At the same time, both NASA and Boeing say if astronauts were aboard the Starliner, they would still be safe. Eastern Standard Time today, Friday, December 20, 2019, from Space Launch Complex 41 at the Cape Canaveral Air Force Station in Florida.
The Orbital Flight Test of Boeing is equal to the unscrewed SpaceX Crew Dragon project that also succeeded in reaching the ISS earlier this year. "As a result of starting the clock at the wrong time, the spacecraft upon reaching space thought she was later in the mission and, being autonomous, started to behave that way".
Starliner was able to establish a communications link with the ISS, and to test in space its docking mechanism as well as its solar panels, batteries, thrusters and heat regulation system.
During the press briefing, the authorities from Boeing and NASA revealed that the problem occurred in the time system of the capsule.
The CST-100 Orbital Flight Test was originally intended as a full automated mission test of the spacecraft before sending up an astronaut crew.
Minutes after liftoff, Starliner detached from the main rocket booster, aiming for a rendezvous 409km into space with the space station.
"The spacecraft now is in a stable configuration while flight controllers are troubleshooting", said a statement on NASA's website.

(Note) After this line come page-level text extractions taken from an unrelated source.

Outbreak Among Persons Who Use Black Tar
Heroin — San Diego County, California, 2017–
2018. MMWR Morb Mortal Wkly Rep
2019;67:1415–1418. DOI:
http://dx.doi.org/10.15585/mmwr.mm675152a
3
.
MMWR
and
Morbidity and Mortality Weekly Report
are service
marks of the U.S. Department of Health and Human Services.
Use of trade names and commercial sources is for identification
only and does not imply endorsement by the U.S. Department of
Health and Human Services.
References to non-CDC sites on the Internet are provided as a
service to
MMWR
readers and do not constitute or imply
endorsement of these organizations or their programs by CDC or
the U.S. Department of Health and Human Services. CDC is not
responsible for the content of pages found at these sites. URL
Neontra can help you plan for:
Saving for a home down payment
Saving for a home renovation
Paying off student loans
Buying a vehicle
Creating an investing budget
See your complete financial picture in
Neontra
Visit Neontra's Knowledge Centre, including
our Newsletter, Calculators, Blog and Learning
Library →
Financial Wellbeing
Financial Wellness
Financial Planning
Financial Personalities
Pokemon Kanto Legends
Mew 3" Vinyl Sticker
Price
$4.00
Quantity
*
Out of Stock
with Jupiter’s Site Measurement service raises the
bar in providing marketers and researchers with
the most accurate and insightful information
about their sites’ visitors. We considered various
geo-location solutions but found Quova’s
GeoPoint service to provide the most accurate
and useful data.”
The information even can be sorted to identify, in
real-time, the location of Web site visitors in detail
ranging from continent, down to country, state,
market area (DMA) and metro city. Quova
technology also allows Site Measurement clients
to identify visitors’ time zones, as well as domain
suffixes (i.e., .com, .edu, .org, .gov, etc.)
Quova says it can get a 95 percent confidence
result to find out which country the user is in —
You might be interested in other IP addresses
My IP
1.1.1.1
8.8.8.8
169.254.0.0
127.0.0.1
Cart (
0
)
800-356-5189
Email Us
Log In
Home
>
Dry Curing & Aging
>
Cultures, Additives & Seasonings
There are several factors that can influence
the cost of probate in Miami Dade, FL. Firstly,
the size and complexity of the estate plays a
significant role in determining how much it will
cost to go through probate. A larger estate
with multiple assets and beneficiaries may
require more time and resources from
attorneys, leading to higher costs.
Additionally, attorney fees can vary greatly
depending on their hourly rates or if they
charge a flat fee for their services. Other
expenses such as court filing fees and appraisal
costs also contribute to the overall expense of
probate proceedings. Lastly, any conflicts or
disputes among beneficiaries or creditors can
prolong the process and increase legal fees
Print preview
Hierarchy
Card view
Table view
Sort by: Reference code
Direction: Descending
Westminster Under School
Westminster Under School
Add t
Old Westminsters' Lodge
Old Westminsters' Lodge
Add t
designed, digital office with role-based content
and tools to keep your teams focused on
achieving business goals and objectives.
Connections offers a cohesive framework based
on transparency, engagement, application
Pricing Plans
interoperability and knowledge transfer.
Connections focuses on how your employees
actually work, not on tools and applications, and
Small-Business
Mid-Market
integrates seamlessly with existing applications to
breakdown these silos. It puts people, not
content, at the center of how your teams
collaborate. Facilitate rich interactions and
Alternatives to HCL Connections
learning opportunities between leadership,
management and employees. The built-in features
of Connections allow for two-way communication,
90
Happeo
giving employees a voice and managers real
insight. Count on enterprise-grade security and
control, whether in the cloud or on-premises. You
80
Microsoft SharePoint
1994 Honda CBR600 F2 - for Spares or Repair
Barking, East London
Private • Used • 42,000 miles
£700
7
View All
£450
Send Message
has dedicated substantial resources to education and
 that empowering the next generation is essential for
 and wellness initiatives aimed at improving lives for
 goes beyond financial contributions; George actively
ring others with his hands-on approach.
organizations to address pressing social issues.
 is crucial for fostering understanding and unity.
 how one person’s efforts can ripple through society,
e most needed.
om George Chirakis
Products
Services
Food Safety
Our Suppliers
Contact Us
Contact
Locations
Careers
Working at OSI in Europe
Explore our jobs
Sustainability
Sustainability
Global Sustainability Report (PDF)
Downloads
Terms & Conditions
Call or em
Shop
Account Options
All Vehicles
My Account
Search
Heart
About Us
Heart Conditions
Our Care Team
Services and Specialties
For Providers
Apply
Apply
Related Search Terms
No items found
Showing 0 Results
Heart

Boeing has been creating Starliner under a multibillion-greenback NASA industrial crew deal.
Boeing is competing with SpaceX to be the first American company to provide commercial crew capabilities to NASA.
As they flew over Jacksonville, Florida, the pilot notified passengers the launch was about to happen, so they would not be alarmed. For NASA, it's been nearly a decade since it launched astronauts from the United States territory.
"It appears as though the mission elapse timing system had an error in it", Bridenstine said.
Should anything warrant skipping the first attempt at landing tomorrow, NASA and Boeing have a back-up landing opportunity about eight hours after the first.